Studiolo literally translates into "study" ("Studiolo"), and that is what its owner intended for it to be when he had it installed in the ducal palace in the small town of Gubbio in Italy. Federico de Montefeltro (1422-1482), the Duke of Urbino, commissioned the studiolo in 1476 as an in-house center for intellectual pursuits ("Studiolo"), for the study and perusal of private papers, as well as for keeping precious belongings. It was also an effective conversation-piece for special guests, launching them into conversations they were unlikely to forget for a long time. But walking around the room and marveling at the excellent craftsmanship around me, I couldn't help but feel that it had a much deeper purpose. I imagined that whenever the duke allowed friends and visitors to step into this tiny enclave, it was like he was allowing them a privileged peek through a window, or in this case, many windows into his very soul.
Through a very clever style of wood inlaying known as intarsia, de Montefeltro's designer Baccio Pontelli succeeded in showcasing practically every facet of the duke's personality and vast range of interests in a creatively personal manner. The Metropolitan Museum of Art describes the technique as using "thousands of tiny pieces of different kinds of wood to create the illusion of walls lined with cupboards. Their lattice doors are open, revealing a dazzling array of the accoutrements of the duke's life" ("Studiolo").
At the core of this technique is the use of the illusionistic perspective-an interesting contrast or, some say, complement to the humanistic realism that was prevalent in Renaissance art. The art of illusion, or trompe l'oeil (French for "fool the eye"), presents a scene in order to fool the viewer into mistaking it for reality ("The Illusion"). The pictorial images on the wood panels of the studiolo look three-dimensional, obviously designed to make the viewer think that what he is seeing is real.

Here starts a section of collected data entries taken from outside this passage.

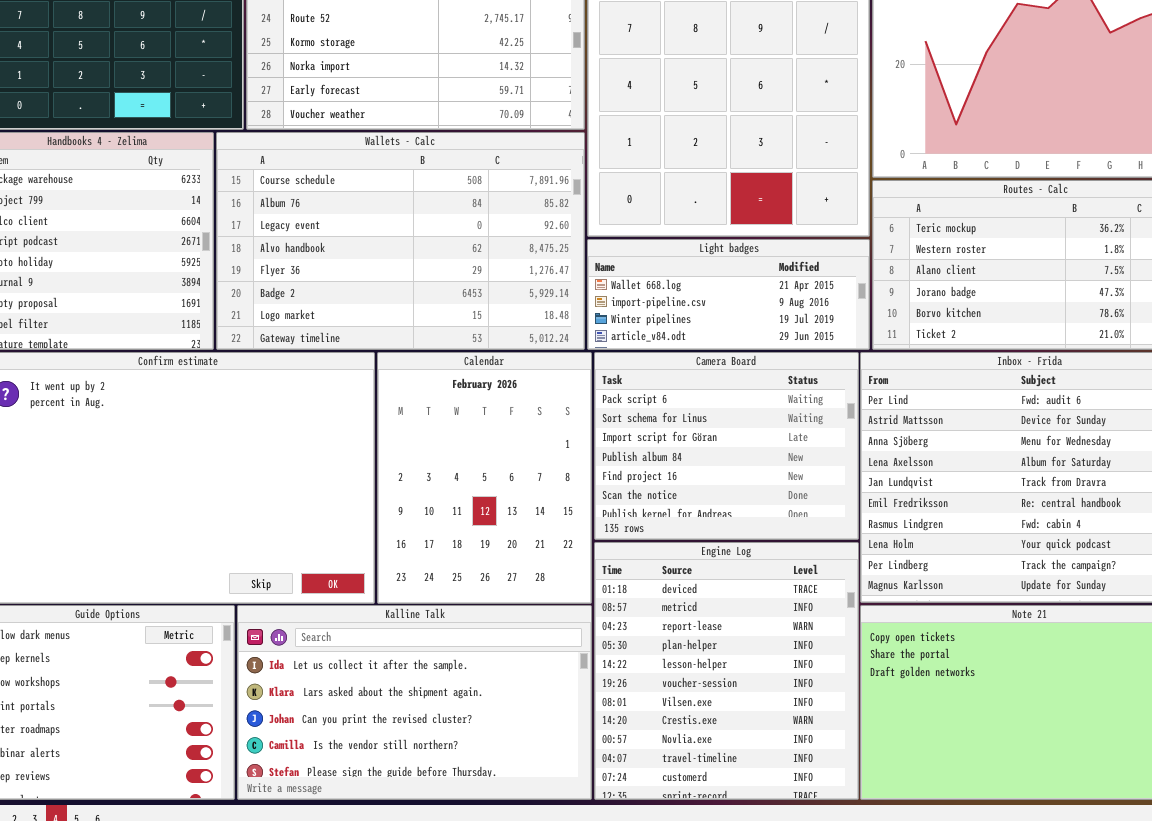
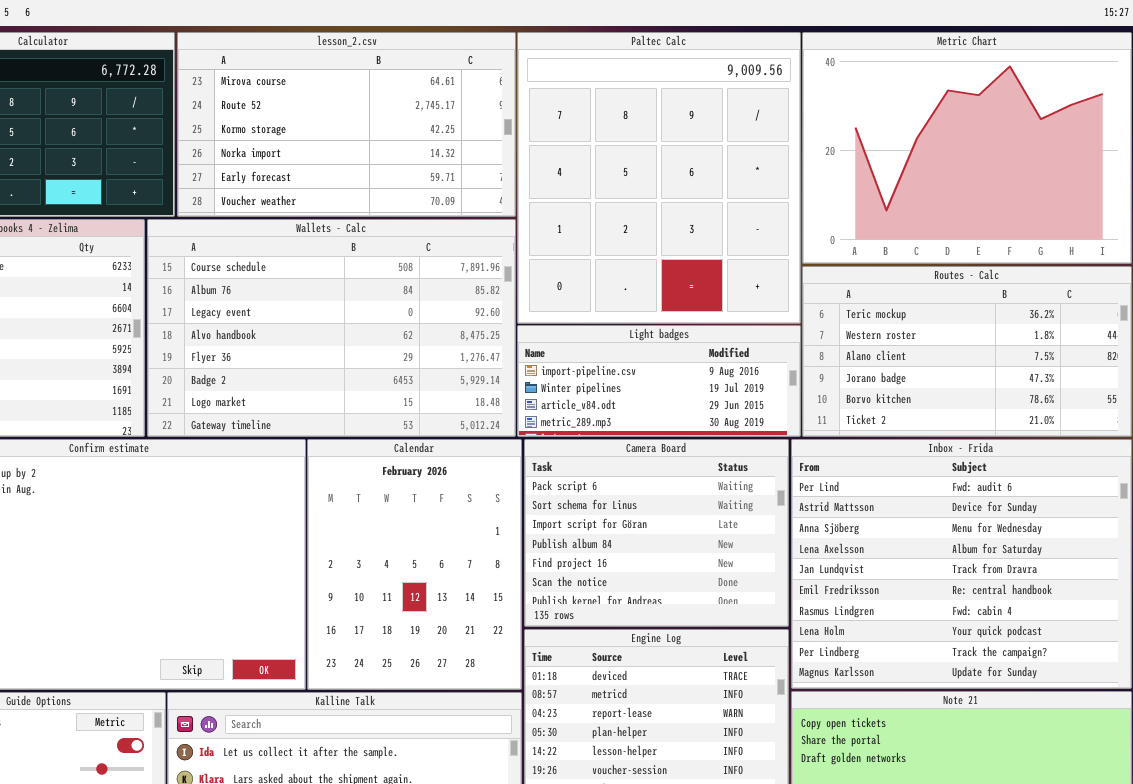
Light badges: [587,239,870,350] -> [517,325,801,437], scrolled down 1 row

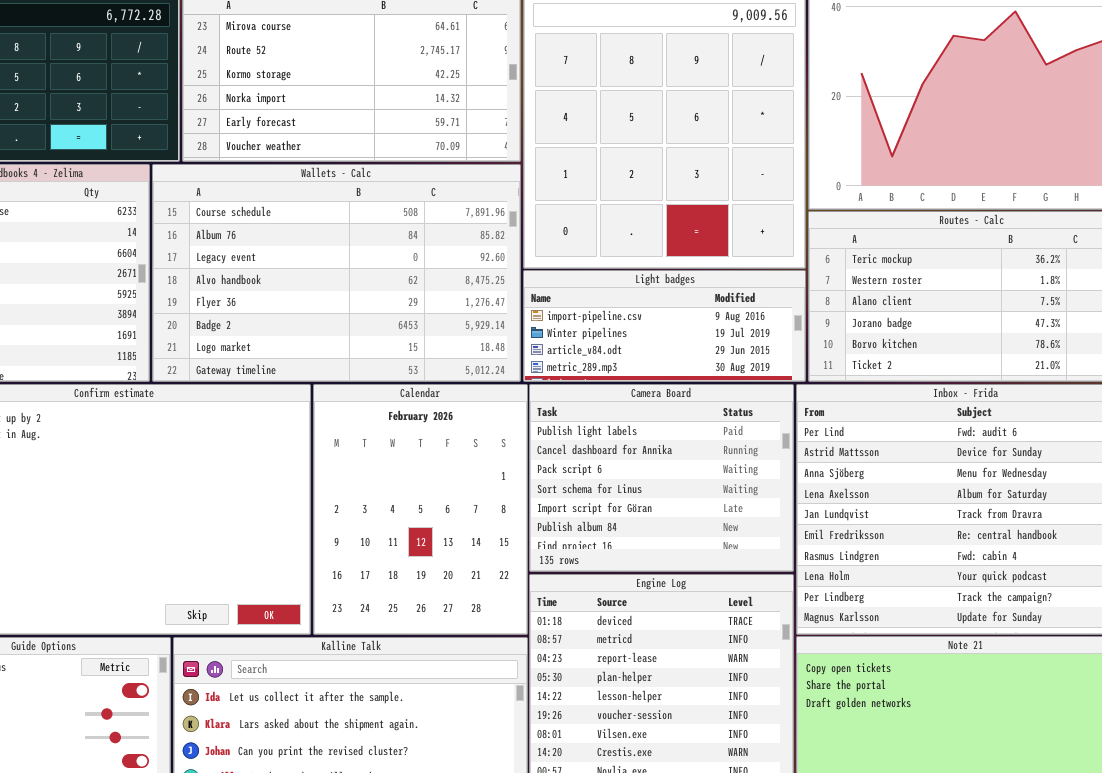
Camera Board: [524,439,789,627] -> [529,384,794,572], scrolled up 2 rows

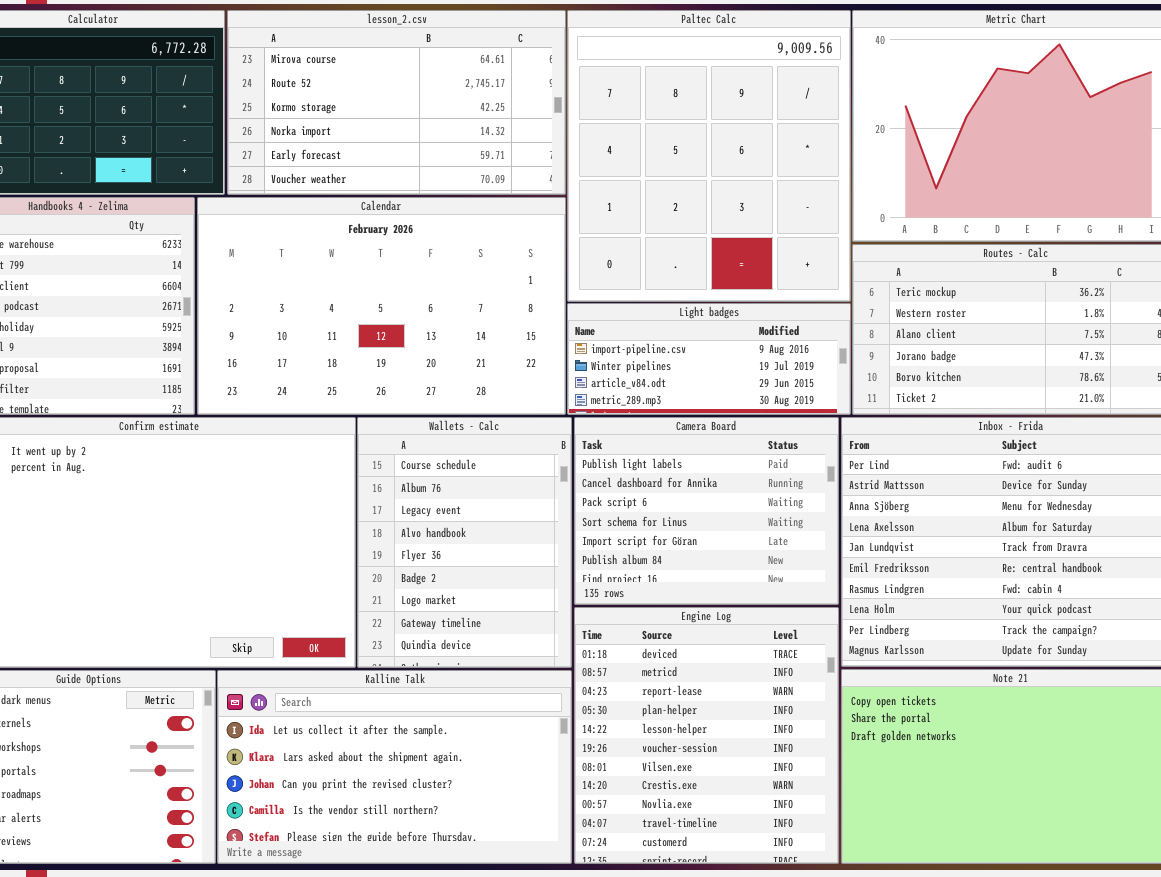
Wallets - Calc: [152,164,521,382] -> [357,417,572,668], moved, resized
Calendar: [313,384,528,635] -> [197,197,566,415], moved, resized

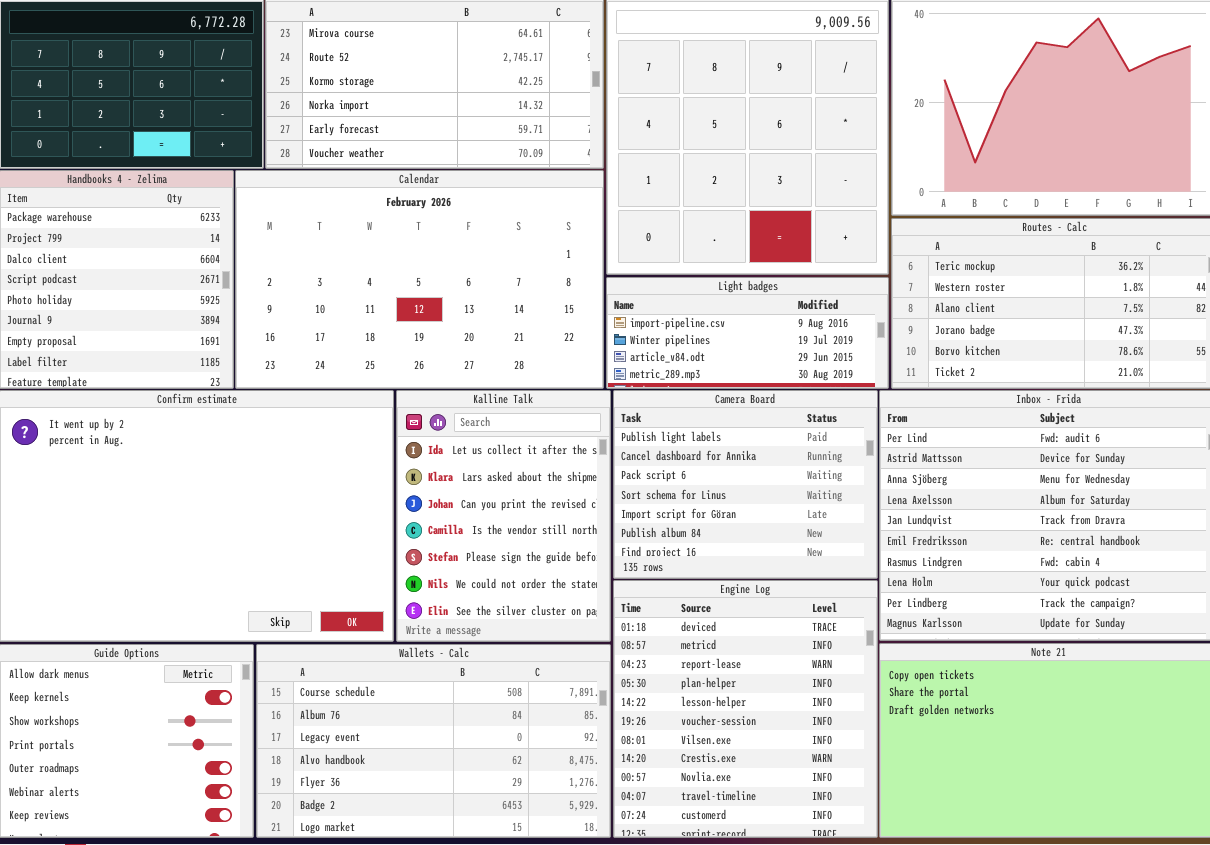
Wallets - Calc: [357,417,572,668] -> [256,644,611,838], moved, resized
Kalline Talk: [217,670,572,864] -> [396,390,611,642], moved, resized

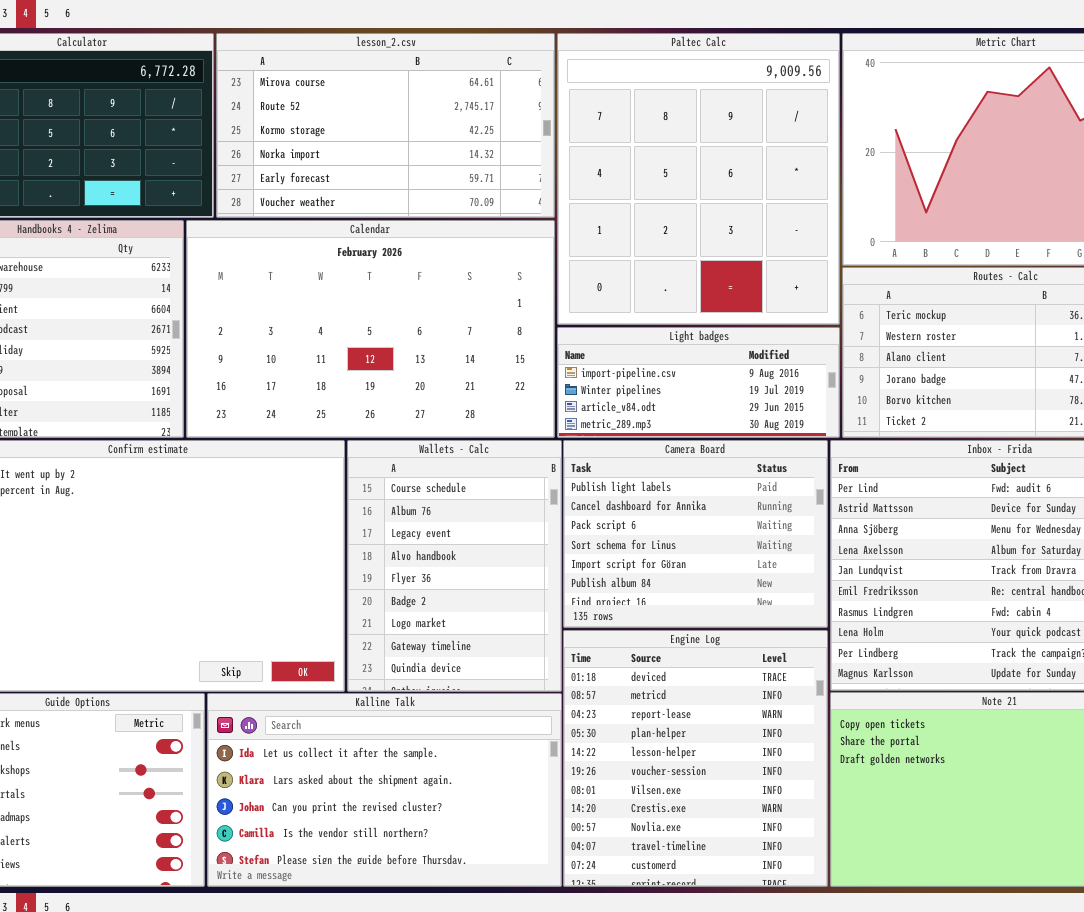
Kalline Talk: [396,390,611,642] -> [207,693,562,887], moved, resized
Wallets - Calc: [256,644,611,838] -> [347,440,562,692], moved, resized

As a patron of the arts, de Montefeltro would have belonged to that class of people in Renaissance Italy who could afford to have special works commissioned by expensive artists. Having the studiolo done by a top-calibre craftman showed his prominent stature in society. The tiny room's contents further exhibited his passion for the liberal arts-literature, music, mathematics, astronomy and the military arts-
which, more often than not, were the domain of the learned uppercrust in 15th to 16th century Europe.

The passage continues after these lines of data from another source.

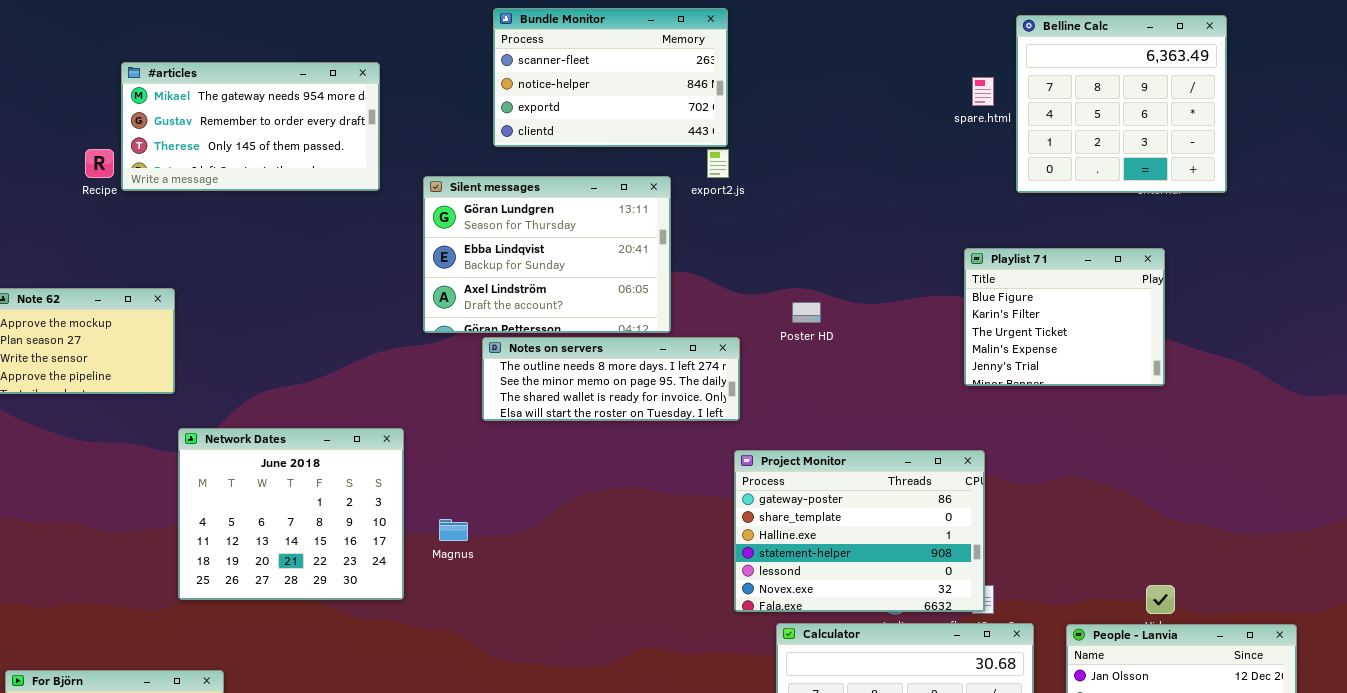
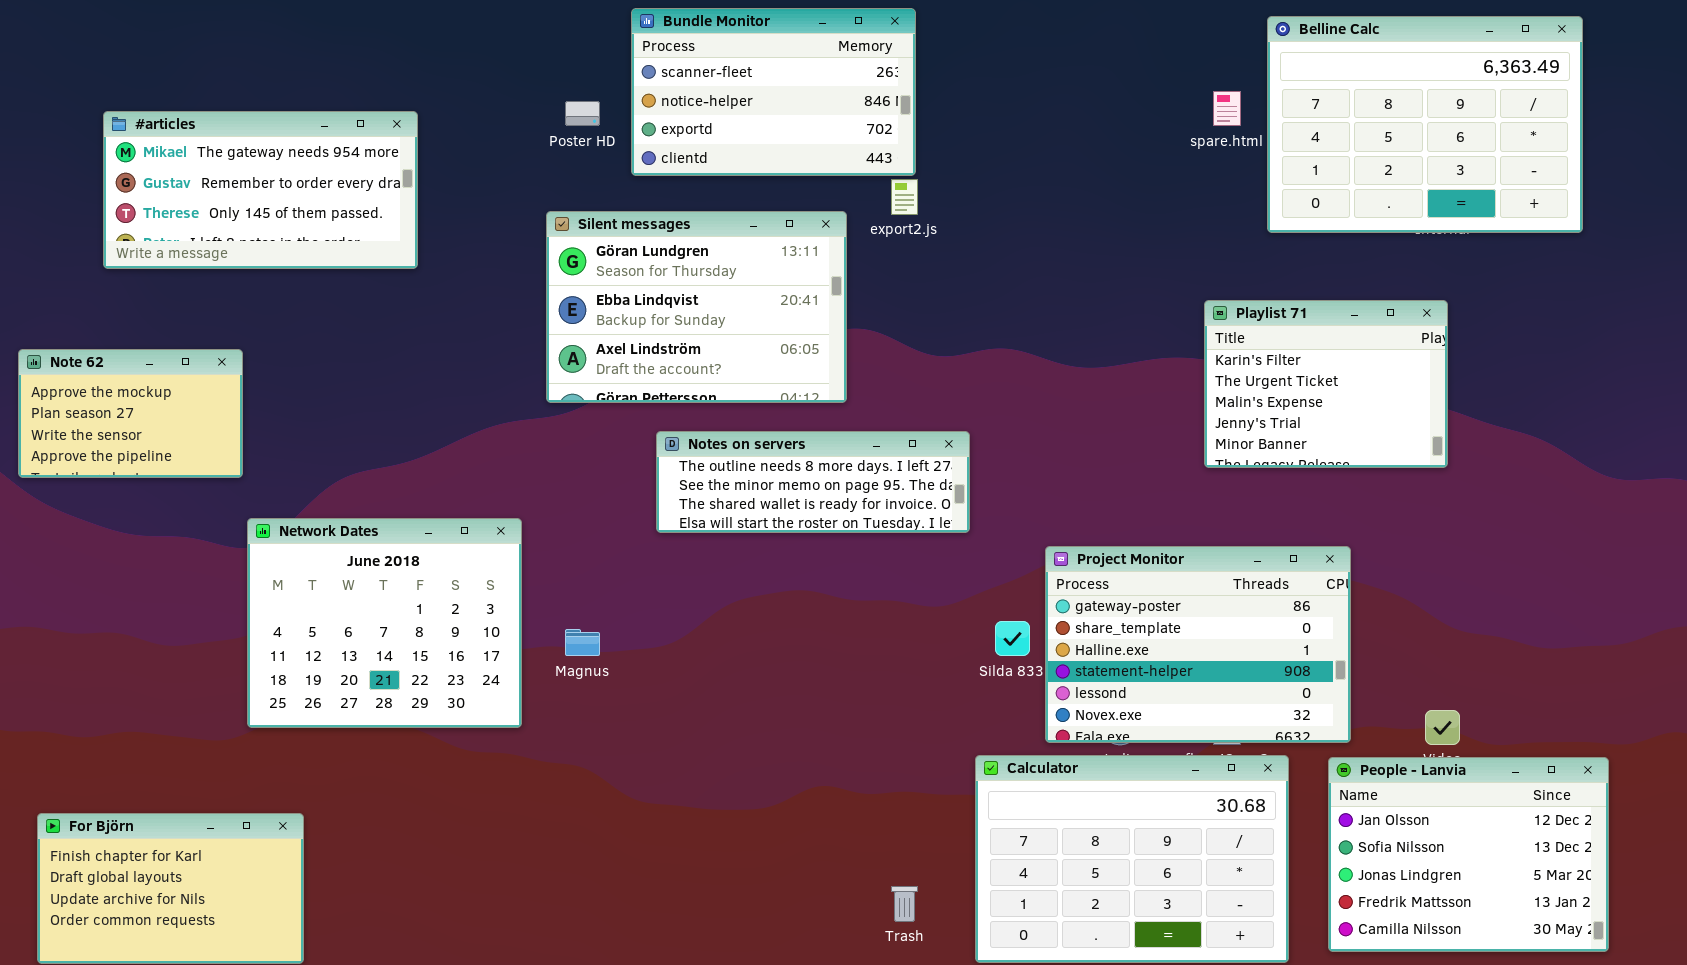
Belline Calc: [1016,15,1227,193] -> [1267,16,1583,233], resized
#articles: [121,62,380,191] -> [103,111,418,269], moved
Playlist 71: [964,248,1165,386] -> [1204,300,1448,468], scrolled down 1 row
Poster HD: [792,302,821,323] -> [565,101,600,126], moved
Notes on servers: [482,337,740,421] -> [656,431,970,533], moved
Project Monitor: [734,450,985,612] -> [1045,546,1351,743], moved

His love for learning was evident by the 30 or so books showcased in the cabinets. The presence of citterns, lutes, and harps showed that he probably preferred delicate music, such as medieval chansons and types of Baroque music. Hanging from a hook on the top shelf of one of the panels is an armillary sphere, an astronomical instrument used in the fifteenth century for teaching elementary astronomy ("Studiolo"). One of the most interesting items on display was an octagonal bird cage that is seen through a half-open cabinet, and in it is perched a parakeet and its seed box. Since such exotic birds and animals could only be owned by royalty and other wealthy citizens, one can conclude that the duke was truly a person of great importance during his time. The parakeet, it seems, was a status symbol.